The word “change,” particularly when philosophers and physicists discuss time travel, is misused, abused, and confused.  The word “change” itself is always relative to a particular time.  “Yesterday, I changed my mind.”  “Last week, I changed my haircut.”  “At time t0, the particle’s trajectory changed.”  But people who discuss time travel often say things like, “Tomorrow, I will change what happened last year,” or “At time t2, what happened at time t1 was changed.”  This is nonsense.  When was the event changed?  At t1 or t2??  Use of the word “change” in this fashion is inherently contradictory.

Quantum Indeterminism

But here is a much bigger problem with the notion of time travel into the past: it assumes that the universe evolves deterministically.  We tend to think that if we were to change the past just a little bit, then the present would also change only a little bit.  Or maybe it would change a lot (thanks to chaos) but we assume that the changes to the present depend only on the changes to the past.  Similarly, if we could manage not to change the past at all, then the present would remain exactly the same.  This is a natural assumption – in fact, it was one that I hadn’t even questioned until today – but it is wrong.

That’s because the information content of the universe is increasing over time, thanks to the indeterminism caused by random/quantum events.  So if we were able to travel to the past, then the past we would experience would have less information and there is no guarantee that it would evolve into the present that we actually currently experience.  In fact, it would almost certainly NOT evolve into the actual present.  And if you changed something about the past – anything at all – then different quantum information must be created because different quantum possibilities would arise. 

Here's a simplified example showing the problem, in which I am somehow able to travel back to time t0.  Assume:

·       A speck of dust went in direction A at time t0 but if I time travel to t0 then it will/would/did[1] go in direction B. 

·       In a nearby quantum experiment, an object in quantum superposition state x|X> + y|Y> could be detected at location X or Y (where x and y are complex amplitudes).  Then, at time t1, it was actually detected at location X.

Problems & Questions:

·       Is there any good reason to think that, if I time travel to t0, the object will still be detected at X at t1? 

o   No, because if there was, then that means the object was already in state |X>, not a superposition.

o   Similarly, the outcomes of every possible quantum event in the universe could be different.  There is essentially zero chance that the universe I currently experience, or anything like it, will evolve if the embedded information of events since time t0 is erased. 

·       If I am right about universal entanglement (i.e., the speck and object are already well correlated), wouldn’t the changing of direction A to B also affect the amplitudes x and y, even if only slightly?

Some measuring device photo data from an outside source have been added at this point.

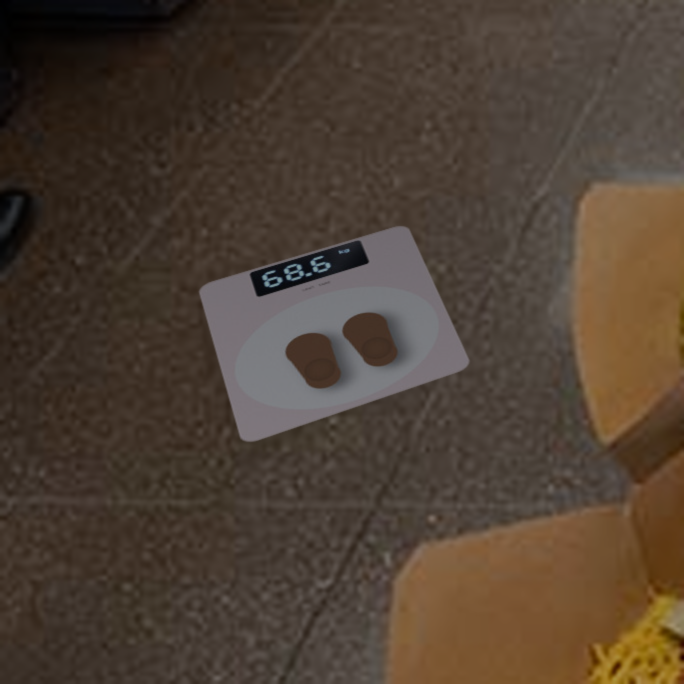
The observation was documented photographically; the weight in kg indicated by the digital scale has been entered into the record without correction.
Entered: 68.6 kg
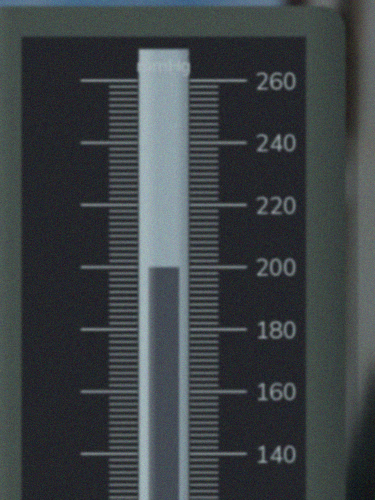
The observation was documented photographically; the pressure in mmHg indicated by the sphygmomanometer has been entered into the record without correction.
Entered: 200 mmHg
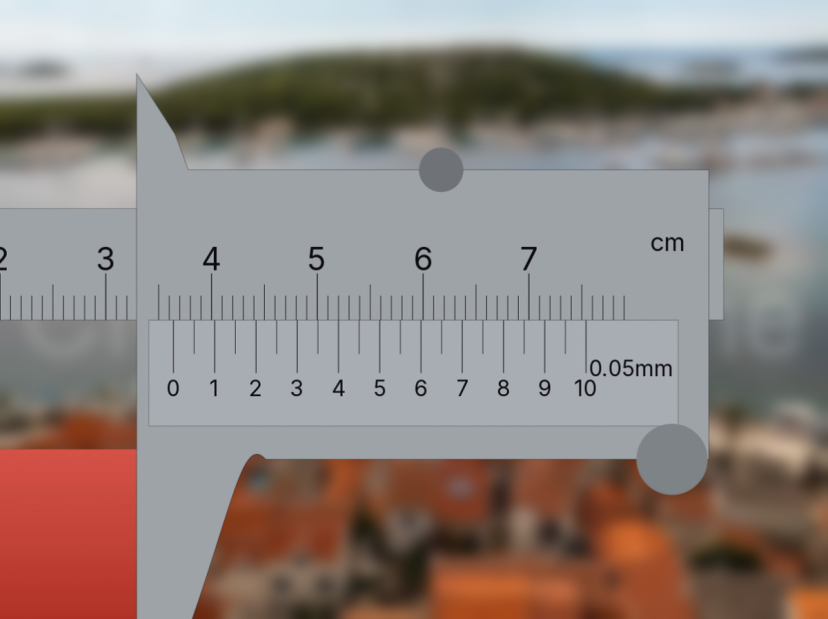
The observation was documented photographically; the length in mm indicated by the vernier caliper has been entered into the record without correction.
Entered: 36.4 mm
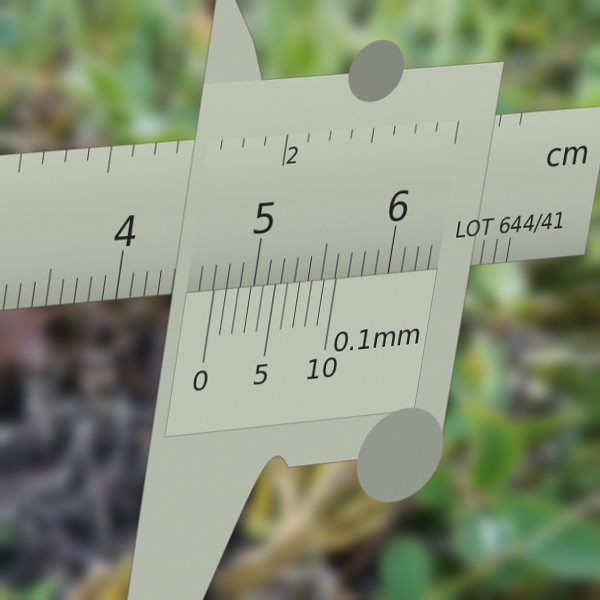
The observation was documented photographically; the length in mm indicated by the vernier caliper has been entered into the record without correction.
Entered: 47.1 mm
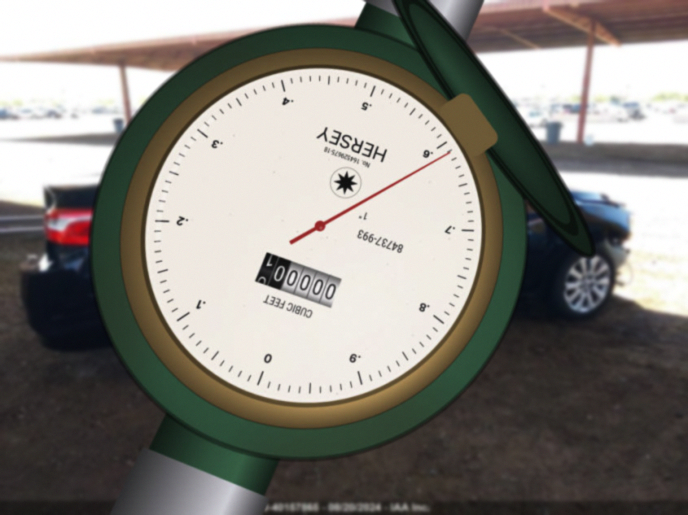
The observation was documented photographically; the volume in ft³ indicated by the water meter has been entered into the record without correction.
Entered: 0.61 ft³
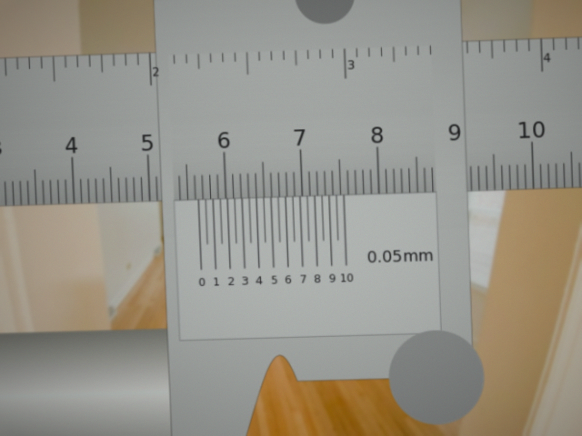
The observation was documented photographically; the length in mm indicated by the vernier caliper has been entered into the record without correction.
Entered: 56.4 mm
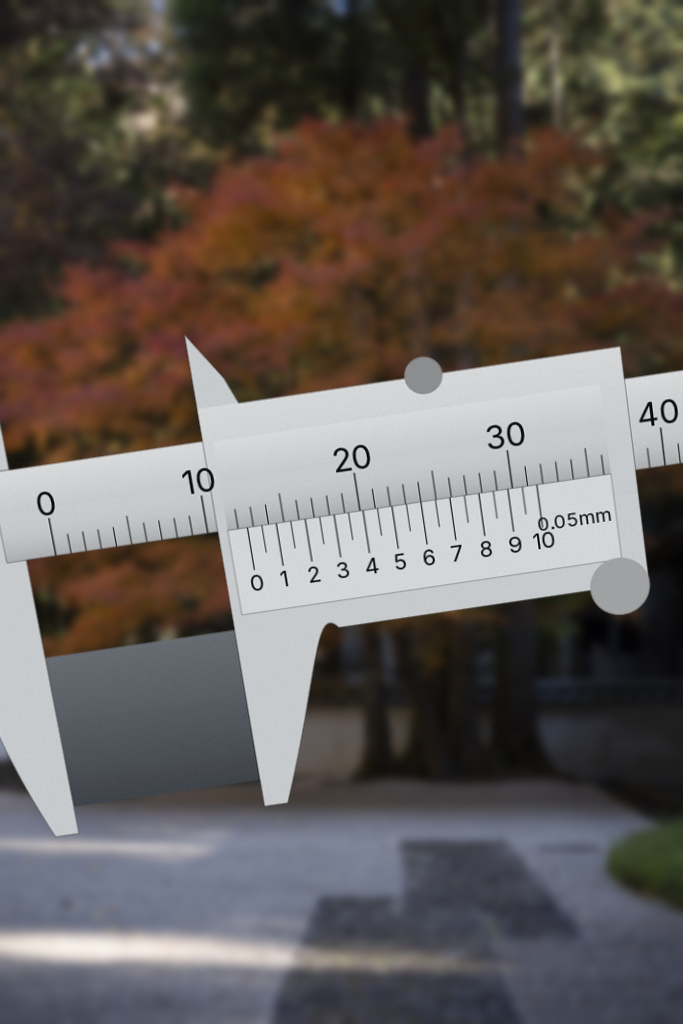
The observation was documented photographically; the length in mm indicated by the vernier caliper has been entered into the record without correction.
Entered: 12.6 mm
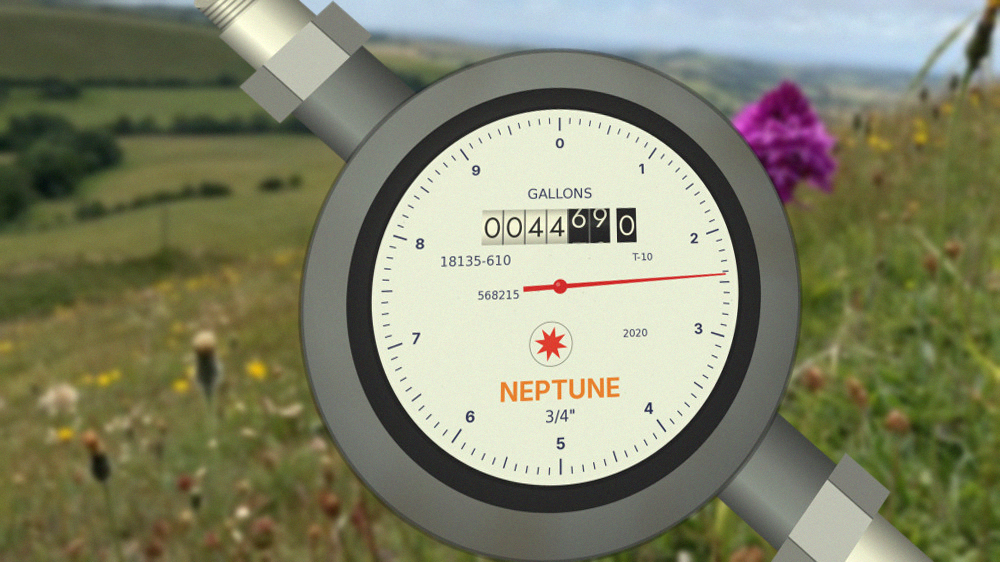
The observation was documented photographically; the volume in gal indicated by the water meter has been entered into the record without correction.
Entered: 44692.4 gal
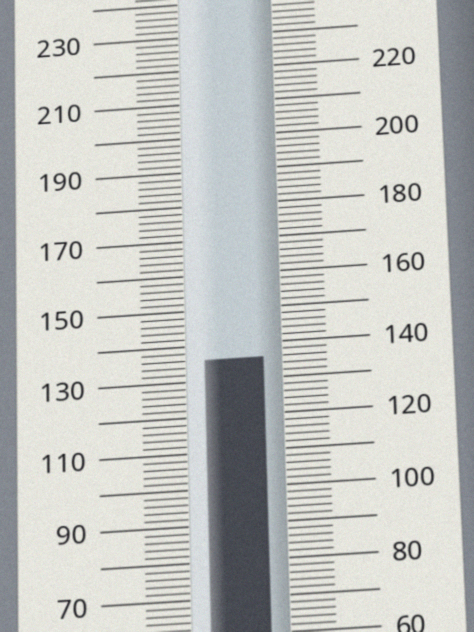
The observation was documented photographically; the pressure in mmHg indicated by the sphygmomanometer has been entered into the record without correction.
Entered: 136 mmHg
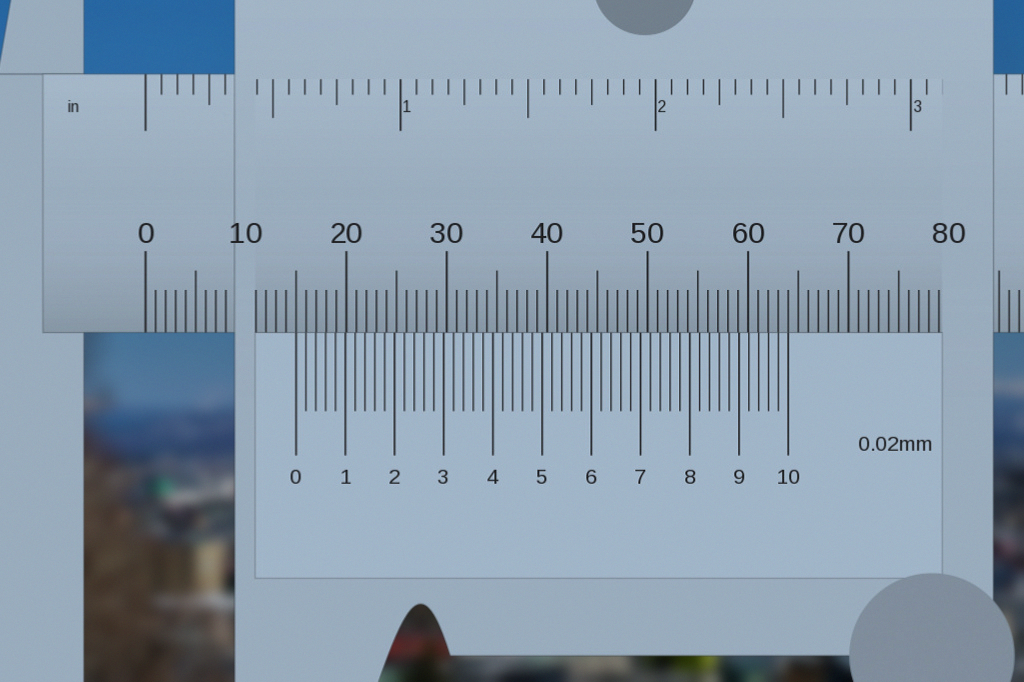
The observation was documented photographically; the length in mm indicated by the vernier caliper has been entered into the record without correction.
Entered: 15.0 mm
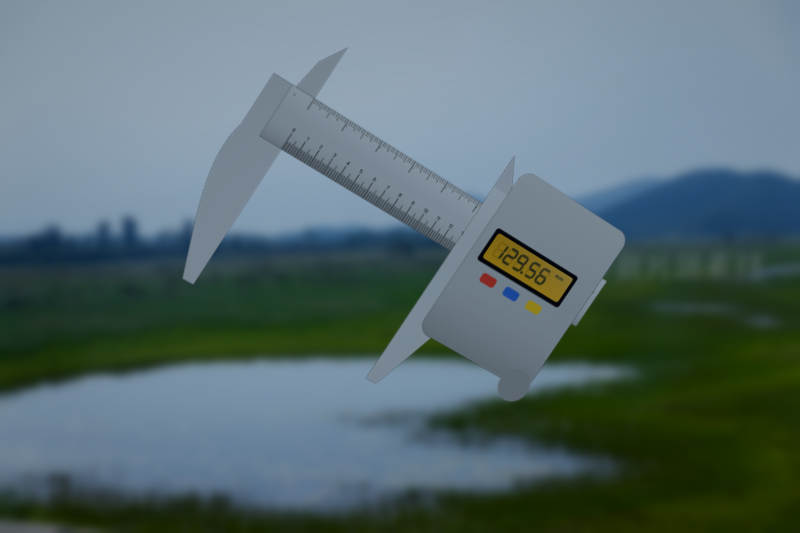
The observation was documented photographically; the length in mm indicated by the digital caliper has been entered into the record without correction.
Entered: 129.56 mm
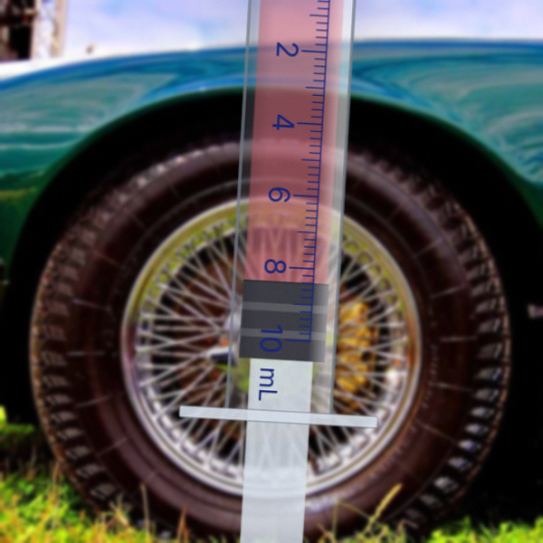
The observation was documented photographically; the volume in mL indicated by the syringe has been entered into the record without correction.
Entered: 8.4 mL
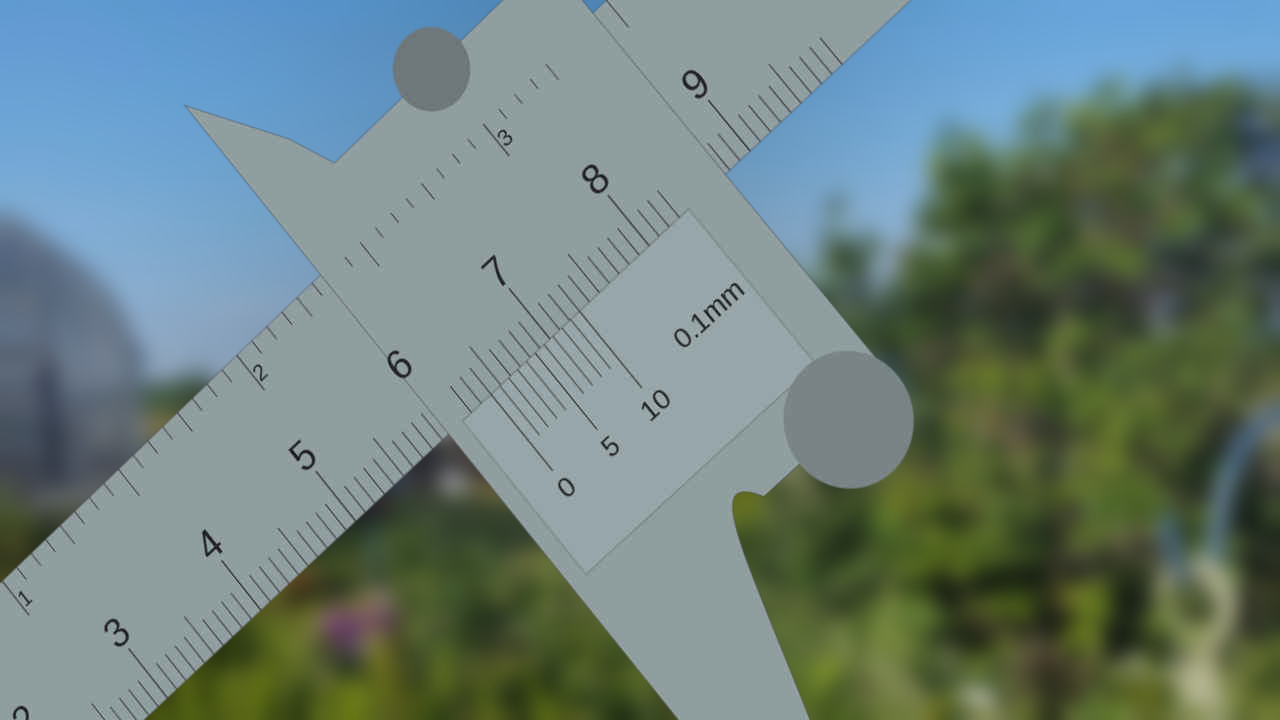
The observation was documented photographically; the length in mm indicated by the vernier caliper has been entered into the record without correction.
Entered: 64.0 mm
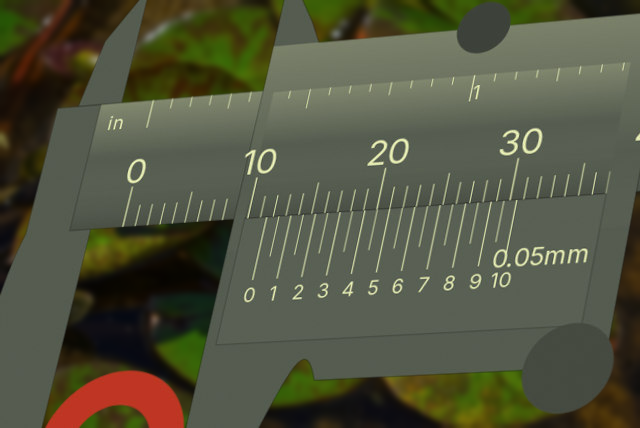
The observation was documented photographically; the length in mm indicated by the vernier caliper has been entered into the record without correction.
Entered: 11.5 mm
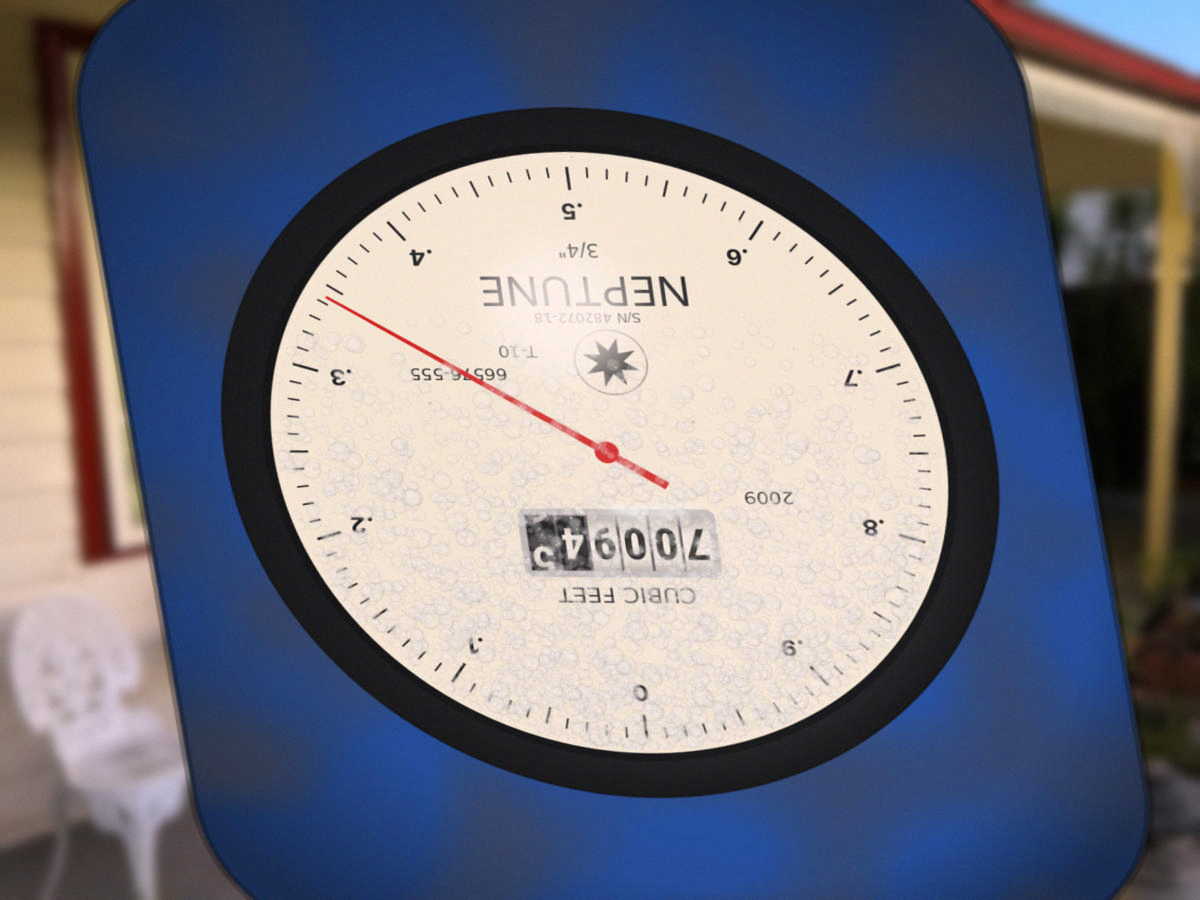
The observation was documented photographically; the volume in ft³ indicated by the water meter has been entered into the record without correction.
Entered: 700945.34 ft³
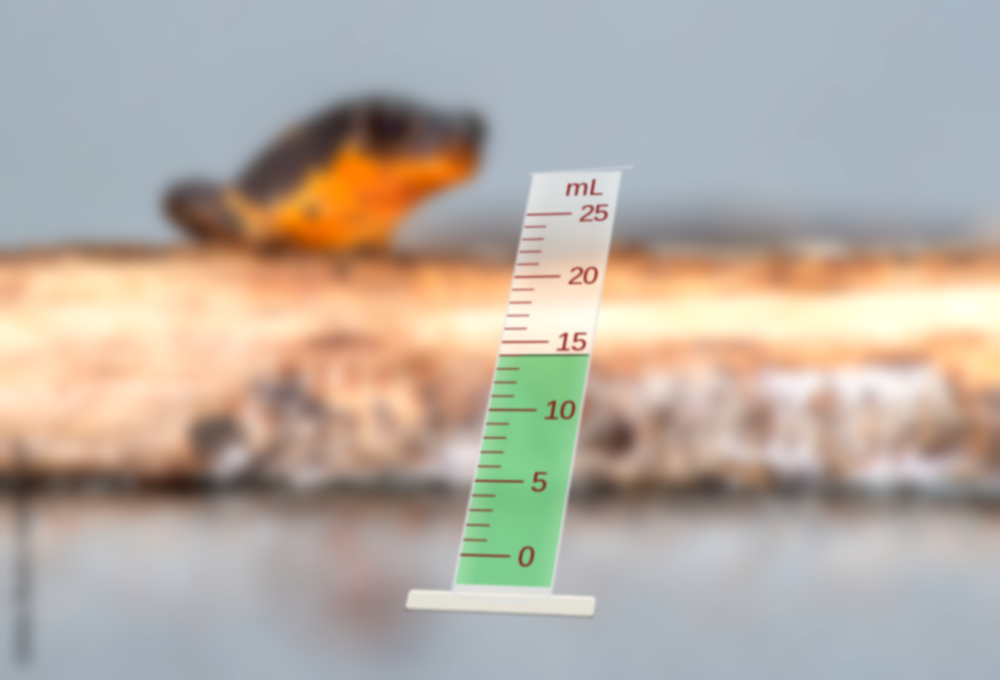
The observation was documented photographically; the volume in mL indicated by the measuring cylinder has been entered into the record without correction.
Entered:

o   If so, then there certainly would be no reason to think that the object would be detected at X at t1.  Further, correlation information with objects and fields throughout the universe would instantaneously (nonlocally) change.  Event outcomes would change, new possibilities would arise while others would be foreclosed, and so on. 

·       What does locality have to do with this?  Locality doesn’t matter regarding universal entanglement, because quantum correlations are nonlocal.  But even setting that aside, if the speck goes in direction B instead of A, then new (quantum) possibilities for creations of photons are created, and those new photons could affect the experiment, which clearly would affect the amplitudes x and y.



[1] This is more linguistic evidence of the contradiction inherent in backward time travel.  If I time travel to time t0, do I say that the speck of dust will go in direction B?  Would go?  Did go?  WHEN did I change its direction?  Now or at time t0?